We can all get by quite well without banks - Ireland managed to survive without them, por Patrick Cockburn e Money in an Economy Without Banks - the Case of Ireland, por Antoin Murphy.
Resumo breve - em 1970 houve uma greve bancária que durou meses; com os bancos fechados (e num mundo sem multibancos e transferencias eletrónicas de dinheiro), os cheques (incluindo "cheques" improvisados) tornaram-se a moeda corrente:
Undated cheques, often endorsed over to others but never cashed, became a form of currency. When the supply of cheques dried up, people wrote new ones on any available piece of paper, sometimes adding a postage stamp to give it an official appearance. There was talk of some cheques being written on beer mats and lavatory paper.
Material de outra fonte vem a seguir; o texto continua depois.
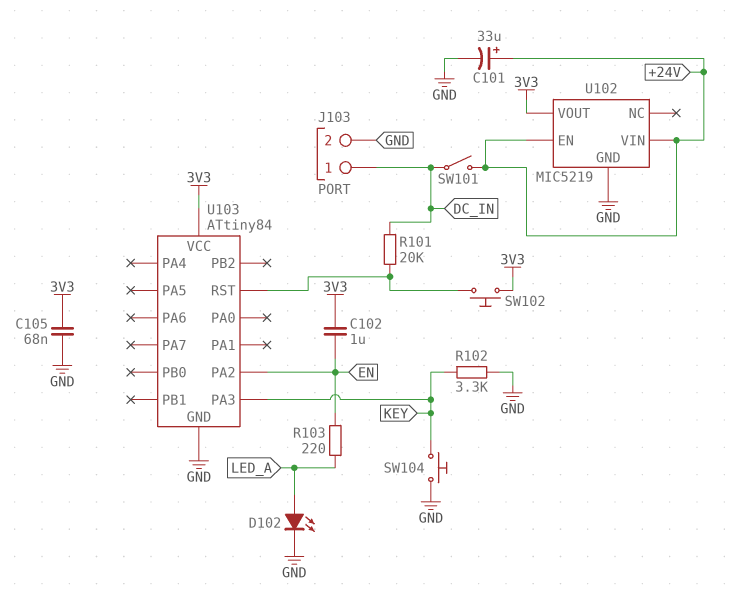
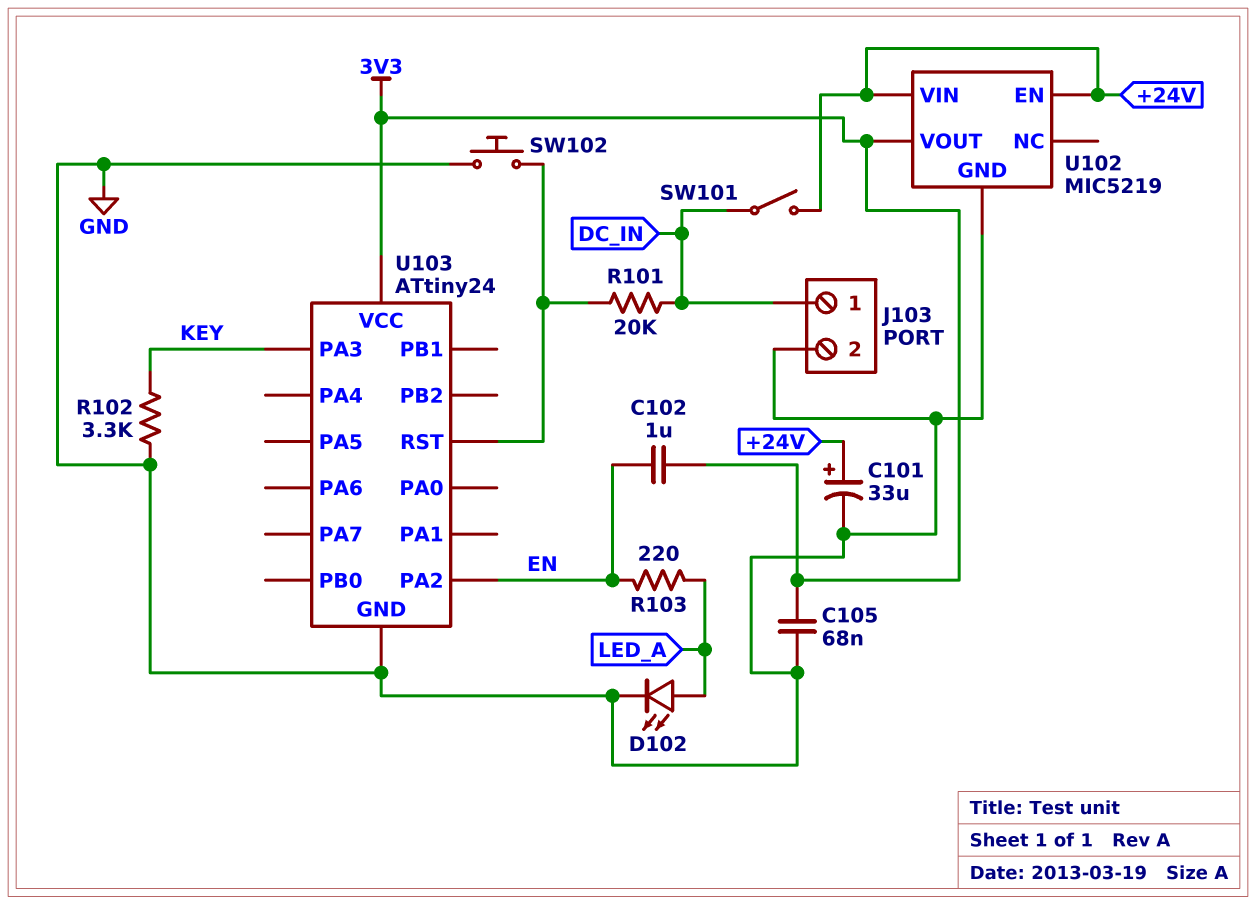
SW102: button (3V3, U103/RST) -> button (GND, U103/RST)
SW104: button (GND, KEY) -> none
U103: ATtiny84 -> ATtiny24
It was a system that worked because it drew on local knowledge and trust. The people exchanging cheques and IOUs knew each other well, and if they did not, they could soon find the necessary information to assess each other’s credit-worthiness. At that time there were 11,000 pubs in Ireland and 12,000 shops that became substitutes for the banks. Antoin E Murphy, who carried out a study on the strike’s effects, found the public’s ability to assess risk “was based on a vast pool of information available to transactors on the credit-worthiness of other transactors”.
[via Jesse Walker]
Aliás, parece que nos últimos meses os cheques pré-datados tem estado também a tornar-se uma espécie de moeda na Grécia.